Early Autism Warnings
Experts say early diagnosis results in huge benefits
Azure Champlain says her infant son Jaxon never smiled.
He cried a lot and barely made eye contact with other people.
"It got really kind of depressing there for a little bit," she says. "I was blaming myself, like, 'What did I do wrong when I was pregnant?'"
When Jaxon turned 1-year-old, Champlain says his behavior became even more unusual.
He obsessively stared at lights, constantly shook his head back and forth and had his hand in his mouth at all times.
"It got to where he was doing all of these things at once and he was literally like spinning in circles, doing the hand to mouth, shaking his head and I didn't want to go out in public," she says.
Doctors struggled to find out what was wrong with Jaxon.
He underwent tests, MRIs and hearing exams.
No one could find anything physically wrong with him, until he saw a neurologist, who put all the signs and symptoms together.
Jaxon had autism.
"We want to identify children as early as possible," says Dr. Christine Caselles. "We know that elderly intervention is extremely important. The earlier we can start, often the better we can do."
Dr. Caselles is a psychologist.
She says there are four key symptoms that can help parents and doctors diagnose young children with autism.
"The first thing we look at is the course of development, sort of the progression of development. Any loss of skills is a red flag that something might be wrong," she says.
For example, children who start speaking, but then suddenly stop using words.
That shows a slowing of development.
Caselles says another autism, children who can't comprehend what people are saying.
"Their understanding of language, their ability to follow simple directions early on," she explains. "Their ability to respond to their name when their name is called.
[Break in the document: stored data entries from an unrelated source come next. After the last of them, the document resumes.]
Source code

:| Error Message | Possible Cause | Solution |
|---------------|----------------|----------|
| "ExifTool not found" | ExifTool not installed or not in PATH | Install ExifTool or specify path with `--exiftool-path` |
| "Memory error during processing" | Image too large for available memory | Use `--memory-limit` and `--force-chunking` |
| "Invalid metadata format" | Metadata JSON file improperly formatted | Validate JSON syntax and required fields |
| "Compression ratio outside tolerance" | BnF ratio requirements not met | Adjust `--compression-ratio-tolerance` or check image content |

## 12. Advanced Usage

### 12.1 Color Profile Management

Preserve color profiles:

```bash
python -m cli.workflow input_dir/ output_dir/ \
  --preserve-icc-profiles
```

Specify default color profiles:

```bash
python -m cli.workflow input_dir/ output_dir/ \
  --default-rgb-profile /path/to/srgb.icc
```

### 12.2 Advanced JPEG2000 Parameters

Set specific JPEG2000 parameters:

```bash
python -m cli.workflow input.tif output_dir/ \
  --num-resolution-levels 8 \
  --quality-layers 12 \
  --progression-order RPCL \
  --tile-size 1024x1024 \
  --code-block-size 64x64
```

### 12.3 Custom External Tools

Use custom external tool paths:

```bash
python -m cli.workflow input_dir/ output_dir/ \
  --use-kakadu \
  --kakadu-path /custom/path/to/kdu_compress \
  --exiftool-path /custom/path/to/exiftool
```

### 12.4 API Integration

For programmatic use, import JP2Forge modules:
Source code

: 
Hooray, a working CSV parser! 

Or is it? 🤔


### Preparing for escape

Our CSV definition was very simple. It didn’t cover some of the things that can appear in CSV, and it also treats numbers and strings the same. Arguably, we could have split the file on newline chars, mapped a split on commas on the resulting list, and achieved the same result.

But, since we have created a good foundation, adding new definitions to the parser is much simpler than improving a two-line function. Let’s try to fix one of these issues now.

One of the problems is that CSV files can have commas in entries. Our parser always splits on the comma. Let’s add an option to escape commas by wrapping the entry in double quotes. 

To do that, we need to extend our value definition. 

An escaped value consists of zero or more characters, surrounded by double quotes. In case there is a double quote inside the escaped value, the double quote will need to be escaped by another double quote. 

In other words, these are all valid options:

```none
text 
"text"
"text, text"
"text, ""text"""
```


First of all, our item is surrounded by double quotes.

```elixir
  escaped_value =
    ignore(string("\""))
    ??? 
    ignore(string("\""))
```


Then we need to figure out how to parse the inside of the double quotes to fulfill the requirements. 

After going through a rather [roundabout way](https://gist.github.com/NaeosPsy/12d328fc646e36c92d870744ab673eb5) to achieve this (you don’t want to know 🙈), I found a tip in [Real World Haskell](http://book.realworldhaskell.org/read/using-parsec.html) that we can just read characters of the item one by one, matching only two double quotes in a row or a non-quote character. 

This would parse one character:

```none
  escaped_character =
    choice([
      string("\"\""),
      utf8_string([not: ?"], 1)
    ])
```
Do they look? Do they orient?"
A third symptom is unusual communication, Caselles says this can be exhibited by children who don't ask for things verbally.
Instead they might demonstrate what they want physically.
And last, Caselles says to watch for repetitive behavior.
"Behaviors like lining things up, flapping of hands, jumping up and down repetitively, doing repetitive things with toys," she says.
Jaxon has been working with therapists for a month now.
Therapists come to his home 10 hours a week to help teach him about language and communication.
His mother says she's already seen big changes in her son.
Doctors and therapists say if you have any concerns about your child's health, physically or mentally, don't wait.
It can't hurt to have them seeing someone sooner rather than later.